Değişim geliyor. Ancak değişim daha fazla zaman alacaktır. Belki birkaç nesil daha.
Desteler erkeklerin lehine dağılmış durumda ama kadınlar mücadeleye devam ediyor. Oynadığımız ve izlemeyi sevdiğimiz oyunlara gelince, bu şu anda spordaki en büyük hikaye.
Bu yılki ABD Açık’ın bu hikayeyi yeniden çerçevelemesi ne kadar mükemmel. Flushing Meadows, Billie Jean King’in etkinlikte eşit para ödülü için yaptığı başarılı girişimin 50. yıldönümünü kutlayan iki haftalık bir gala kutlamasıydı; sporda hâlâ cesaretiyle öne çıkan bir dönüm noktasıydı.
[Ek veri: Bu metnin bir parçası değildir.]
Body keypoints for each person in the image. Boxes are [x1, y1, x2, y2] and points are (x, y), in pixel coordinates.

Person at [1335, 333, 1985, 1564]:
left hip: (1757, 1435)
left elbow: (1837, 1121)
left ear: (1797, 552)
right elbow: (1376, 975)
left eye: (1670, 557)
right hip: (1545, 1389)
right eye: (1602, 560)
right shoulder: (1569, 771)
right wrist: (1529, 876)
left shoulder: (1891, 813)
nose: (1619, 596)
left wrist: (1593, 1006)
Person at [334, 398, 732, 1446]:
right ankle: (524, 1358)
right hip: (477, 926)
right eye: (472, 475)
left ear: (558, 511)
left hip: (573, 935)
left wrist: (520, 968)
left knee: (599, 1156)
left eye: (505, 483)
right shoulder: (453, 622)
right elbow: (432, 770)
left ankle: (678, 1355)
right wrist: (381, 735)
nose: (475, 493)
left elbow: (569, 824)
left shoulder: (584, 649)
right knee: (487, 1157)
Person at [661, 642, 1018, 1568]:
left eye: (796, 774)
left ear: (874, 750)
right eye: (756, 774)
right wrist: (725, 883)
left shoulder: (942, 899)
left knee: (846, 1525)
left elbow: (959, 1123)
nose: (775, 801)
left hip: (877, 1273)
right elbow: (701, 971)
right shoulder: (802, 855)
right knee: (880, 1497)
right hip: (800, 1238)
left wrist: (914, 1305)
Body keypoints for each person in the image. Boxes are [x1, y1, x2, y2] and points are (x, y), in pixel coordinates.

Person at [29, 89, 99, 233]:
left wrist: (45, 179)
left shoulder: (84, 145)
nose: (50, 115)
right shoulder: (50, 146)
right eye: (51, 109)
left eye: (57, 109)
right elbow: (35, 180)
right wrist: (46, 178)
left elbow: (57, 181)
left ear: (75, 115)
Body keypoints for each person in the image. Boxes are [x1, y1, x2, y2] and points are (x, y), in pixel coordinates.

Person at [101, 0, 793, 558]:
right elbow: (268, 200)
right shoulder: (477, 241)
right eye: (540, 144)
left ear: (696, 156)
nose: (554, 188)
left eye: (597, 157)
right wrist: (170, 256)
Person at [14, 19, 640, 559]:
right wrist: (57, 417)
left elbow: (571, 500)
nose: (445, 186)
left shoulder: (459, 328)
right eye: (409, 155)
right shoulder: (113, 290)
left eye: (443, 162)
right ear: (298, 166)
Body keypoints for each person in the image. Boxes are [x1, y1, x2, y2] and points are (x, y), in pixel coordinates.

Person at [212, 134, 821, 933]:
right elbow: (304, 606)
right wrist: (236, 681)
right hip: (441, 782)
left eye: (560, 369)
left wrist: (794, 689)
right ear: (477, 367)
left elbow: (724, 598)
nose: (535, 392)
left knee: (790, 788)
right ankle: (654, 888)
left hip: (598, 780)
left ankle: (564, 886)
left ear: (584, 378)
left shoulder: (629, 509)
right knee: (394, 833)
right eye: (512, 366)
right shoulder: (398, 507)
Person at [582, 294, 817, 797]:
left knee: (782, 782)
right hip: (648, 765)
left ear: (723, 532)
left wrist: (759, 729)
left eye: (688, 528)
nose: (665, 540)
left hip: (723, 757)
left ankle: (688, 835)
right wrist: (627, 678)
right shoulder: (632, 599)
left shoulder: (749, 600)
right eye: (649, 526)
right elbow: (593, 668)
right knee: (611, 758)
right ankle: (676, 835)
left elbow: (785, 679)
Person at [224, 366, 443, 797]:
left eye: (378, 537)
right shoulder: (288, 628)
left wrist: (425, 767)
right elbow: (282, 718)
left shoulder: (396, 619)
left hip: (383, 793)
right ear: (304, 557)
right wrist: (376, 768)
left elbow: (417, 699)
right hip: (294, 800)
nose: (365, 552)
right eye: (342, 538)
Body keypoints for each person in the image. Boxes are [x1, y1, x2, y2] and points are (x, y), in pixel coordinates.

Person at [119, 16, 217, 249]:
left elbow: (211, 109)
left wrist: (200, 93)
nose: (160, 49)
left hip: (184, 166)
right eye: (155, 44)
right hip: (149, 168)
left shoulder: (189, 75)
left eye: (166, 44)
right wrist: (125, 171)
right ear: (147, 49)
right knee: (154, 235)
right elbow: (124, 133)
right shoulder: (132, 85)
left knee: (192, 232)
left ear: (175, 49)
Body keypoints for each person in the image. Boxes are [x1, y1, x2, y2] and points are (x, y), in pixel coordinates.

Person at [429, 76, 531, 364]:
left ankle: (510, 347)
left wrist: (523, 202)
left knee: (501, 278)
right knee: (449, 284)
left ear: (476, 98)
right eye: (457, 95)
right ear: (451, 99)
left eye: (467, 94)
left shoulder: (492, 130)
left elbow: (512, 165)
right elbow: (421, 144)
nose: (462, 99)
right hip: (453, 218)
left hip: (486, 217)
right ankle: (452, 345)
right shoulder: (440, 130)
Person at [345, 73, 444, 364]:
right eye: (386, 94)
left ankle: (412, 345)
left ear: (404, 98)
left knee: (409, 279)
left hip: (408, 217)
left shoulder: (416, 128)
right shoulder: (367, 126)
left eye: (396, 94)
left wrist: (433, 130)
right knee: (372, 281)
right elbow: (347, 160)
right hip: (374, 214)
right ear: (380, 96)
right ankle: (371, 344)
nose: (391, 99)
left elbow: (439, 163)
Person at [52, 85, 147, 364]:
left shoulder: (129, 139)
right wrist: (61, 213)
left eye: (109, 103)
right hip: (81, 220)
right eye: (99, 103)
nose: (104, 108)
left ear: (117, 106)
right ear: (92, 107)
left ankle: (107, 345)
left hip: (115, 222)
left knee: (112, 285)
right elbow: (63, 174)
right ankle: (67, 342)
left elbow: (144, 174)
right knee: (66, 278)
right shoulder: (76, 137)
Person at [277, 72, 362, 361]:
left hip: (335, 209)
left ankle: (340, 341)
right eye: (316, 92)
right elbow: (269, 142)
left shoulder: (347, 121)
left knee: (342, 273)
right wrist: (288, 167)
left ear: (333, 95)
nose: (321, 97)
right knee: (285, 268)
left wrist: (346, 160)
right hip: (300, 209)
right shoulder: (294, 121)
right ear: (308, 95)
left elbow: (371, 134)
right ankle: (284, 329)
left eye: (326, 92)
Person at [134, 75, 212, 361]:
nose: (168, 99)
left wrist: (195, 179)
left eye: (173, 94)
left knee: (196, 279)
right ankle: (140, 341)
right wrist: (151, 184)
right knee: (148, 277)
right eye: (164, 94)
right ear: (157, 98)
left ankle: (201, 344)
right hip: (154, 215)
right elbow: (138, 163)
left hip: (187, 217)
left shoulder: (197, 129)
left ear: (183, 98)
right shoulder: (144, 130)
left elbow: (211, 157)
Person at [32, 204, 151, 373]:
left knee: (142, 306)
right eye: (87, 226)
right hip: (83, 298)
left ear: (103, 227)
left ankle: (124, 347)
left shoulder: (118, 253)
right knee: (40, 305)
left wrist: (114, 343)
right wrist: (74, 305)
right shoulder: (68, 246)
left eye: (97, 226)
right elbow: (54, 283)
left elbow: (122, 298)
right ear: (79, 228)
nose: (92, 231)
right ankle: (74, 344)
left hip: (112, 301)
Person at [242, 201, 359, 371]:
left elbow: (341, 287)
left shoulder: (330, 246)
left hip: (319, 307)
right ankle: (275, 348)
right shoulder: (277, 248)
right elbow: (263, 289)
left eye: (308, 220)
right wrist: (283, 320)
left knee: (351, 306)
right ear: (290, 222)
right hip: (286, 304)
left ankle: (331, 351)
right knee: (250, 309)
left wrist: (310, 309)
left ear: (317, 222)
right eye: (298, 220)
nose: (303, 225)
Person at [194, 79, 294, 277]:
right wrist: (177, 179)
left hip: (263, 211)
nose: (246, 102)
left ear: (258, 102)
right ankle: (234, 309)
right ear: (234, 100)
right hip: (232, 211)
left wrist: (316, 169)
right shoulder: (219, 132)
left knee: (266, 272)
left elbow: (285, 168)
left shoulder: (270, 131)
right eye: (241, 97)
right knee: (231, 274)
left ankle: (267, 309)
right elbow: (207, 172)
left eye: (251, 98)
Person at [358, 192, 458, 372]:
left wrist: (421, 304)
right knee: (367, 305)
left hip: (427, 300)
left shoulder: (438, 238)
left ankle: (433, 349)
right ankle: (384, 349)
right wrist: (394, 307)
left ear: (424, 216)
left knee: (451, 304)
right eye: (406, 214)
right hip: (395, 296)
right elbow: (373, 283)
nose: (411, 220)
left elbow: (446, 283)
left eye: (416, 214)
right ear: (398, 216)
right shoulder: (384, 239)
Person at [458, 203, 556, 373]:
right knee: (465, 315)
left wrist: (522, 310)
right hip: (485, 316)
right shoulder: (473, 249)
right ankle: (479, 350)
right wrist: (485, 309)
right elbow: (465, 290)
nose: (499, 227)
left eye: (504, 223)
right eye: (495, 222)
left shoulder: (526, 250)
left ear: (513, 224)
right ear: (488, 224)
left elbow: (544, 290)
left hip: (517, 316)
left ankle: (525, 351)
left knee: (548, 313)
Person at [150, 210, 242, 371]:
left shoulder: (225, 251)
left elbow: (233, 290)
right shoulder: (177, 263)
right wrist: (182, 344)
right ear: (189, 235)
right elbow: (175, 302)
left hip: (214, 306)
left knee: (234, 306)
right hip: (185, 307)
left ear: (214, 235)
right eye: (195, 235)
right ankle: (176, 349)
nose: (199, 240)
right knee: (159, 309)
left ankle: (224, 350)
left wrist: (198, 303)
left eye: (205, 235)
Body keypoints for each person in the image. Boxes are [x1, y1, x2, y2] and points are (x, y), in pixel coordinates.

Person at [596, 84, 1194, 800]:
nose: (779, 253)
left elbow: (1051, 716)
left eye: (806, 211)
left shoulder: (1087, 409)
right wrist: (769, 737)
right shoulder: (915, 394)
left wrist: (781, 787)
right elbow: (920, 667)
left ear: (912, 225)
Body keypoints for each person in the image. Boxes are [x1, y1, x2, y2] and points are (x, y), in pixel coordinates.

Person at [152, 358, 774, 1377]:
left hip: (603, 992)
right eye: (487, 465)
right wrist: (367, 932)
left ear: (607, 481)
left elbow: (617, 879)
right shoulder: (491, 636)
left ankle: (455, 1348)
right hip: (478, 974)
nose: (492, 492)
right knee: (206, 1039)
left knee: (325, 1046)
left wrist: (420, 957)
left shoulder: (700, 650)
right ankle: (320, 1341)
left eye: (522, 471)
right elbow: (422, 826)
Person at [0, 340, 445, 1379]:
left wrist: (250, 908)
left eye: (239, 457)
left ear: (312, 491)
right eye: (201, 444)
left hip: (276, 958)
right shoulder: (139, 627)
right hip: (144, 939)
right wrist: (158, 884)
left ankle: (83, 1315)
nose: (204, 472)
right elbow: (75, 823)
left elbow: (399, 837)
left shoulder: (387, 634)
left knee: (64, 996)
Ve bu altın yıldönümünde – Serena Williams’ın artık emekli olduğu, tüm turnuva boyunca anma törenlerinde Billie Jean’in önde ve merkezde olduğu – Gauff’un ilk Grand Slam etkinliğini kazanması ve bunu, kendisini bir varis olarak gösteren soğukkanlılığını sergileyerek yapması ne kadar da uygundu. tahtına.
Teşekkürler Coco ve Serena. Statükoya karşı gelerek galip gelen ve hâlâ mücadelenin içinde olan Billie Jean’e ve diğer tüm kadın ve erkek sporculara teşekkür ederiz.
Ben dışarıdan gelenlerin yanında yer almaya ve her şeyi anlamlandırmaya çalışırken beni takip ettiğiniz için teşekkür ederim.